A priority for BP has been to re-build the Texas City refinery that was the scene of a huge fatal explosion in 2005, for which BP’s then management attracted a storm of criticism. That project was completed in 2009. But poor safety practices have not been the only aspect of the business that has needed a lot of attention. In 2008 BP set itself a target of closing the financial performance gap that had appeared between it and its competitors by 2011. The company has already managed to exceed its targets – but continues to work on further improvements.
Shell too has been busy addressing issues in its R&M businesses. ‘Shell is active in more than 100 countries in downstream marketing,’ said Voser. ‘For me, this portfolio is too scattered, and not focused enough on profitability and growth. By focusing on fewer markets and leveraging brands we can simplify the business and improve profitability.’
Shell is also planning to improve its refining position with asset sales and new investment to upgrade its best sites. Having sold 18% of its refining capacity since 2002, it now wants to sell a further 15%.
A matter of perennial interest when it comes to the businesses of the energy super-majors is where they stand on oil and gas resources, and especially their proved reserves, as it is these that underpin the long-term viability of their businesses. Shell is still sensitive about the reserves-reporting scandal that engulfed the company in the middle of the last decade, and led eventually to the downfall of the then CEO, Phil Watts.
On this dimension the news from both the Europe-based super-majors is reassuring. Both have being doing better than even they expected, when it comes to exploration and appraisal success over the past couple of years.
The key measure in this respect is how well the companies have done over a period of a year in replacing the proved reserves of oil and gas that they have produced: the reserves replacement ratio (RRR), calculated by dividing new proved reserves by the amount of oil and gas produced. In 2009, Shell’s RRRwas 288%. There was a small boost from changes to the US Securities and Exchange Commission (SEC) guidelines, but even excluding these effects the figure was 252%. ‘If you look at the last three years,’ said Voser, ‘we have averaged over 164% organic reserves replacement. I would call this a positive performance.’

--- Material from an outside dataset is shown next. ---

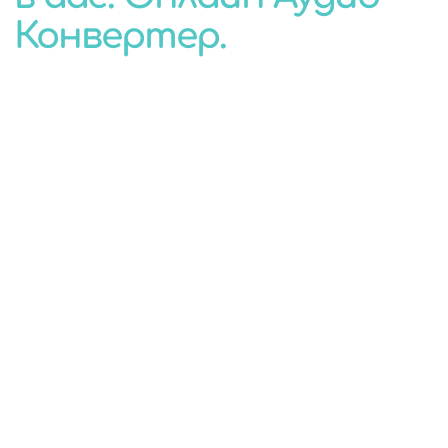
Конвертер.
КОНВЕРТЕР
ДЛЯ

Another key measure is a company’s reserves-to-production (R/P) ratio. Calculated by dividing proved reserves by the current annual rate of production, it indicates how many years the reserves would last at that rate. In the case of Shell, Voser said: ‘Reserves life is now 12 years, which is around average for our sector.’ For the purpose of comparison, ExxonMobil reports a reserves life of 16 years.
As for BP, Hayward said: ‘We have maintained our strong track record of reserve replacement with a 17th year of reported reserves replacement above 100%.’ More specifically, for 2009 BP reported a RRR of 129%, while ExxonMobil reported a figure of 133%. BP’s reserves life is 12.5 years.
Challenging as exploration is becoming, with ever more sophisticated technology needed to find and develop the energy the world needs, Tony Hayward, a geologist by training, once again reiterated a message which he has repeated so often that it is on its way to becoming a mantra: ‘The issues are not about the rocks and about the resources. They are about what goes on above the ground: the politics, the politics of access, and the ease with which the industry can bring on new production. It remains challenging – but we’re doing OK.’
Whether, and how quickly, the European super-majors will be able to close the financial performance gap with ExxonMobil remains to be seen. BP currently seems to be in a significantly stronger position than Shell, but both companies are determined to fix the weaknesses that had appeared in their strategies; Shell has set itself more ambitious targets for growth than BP, backed up with higher levels of planned capital expenditure. For now, however, ExxonMobil leads the field – and the US super-major will certainly not be standing still.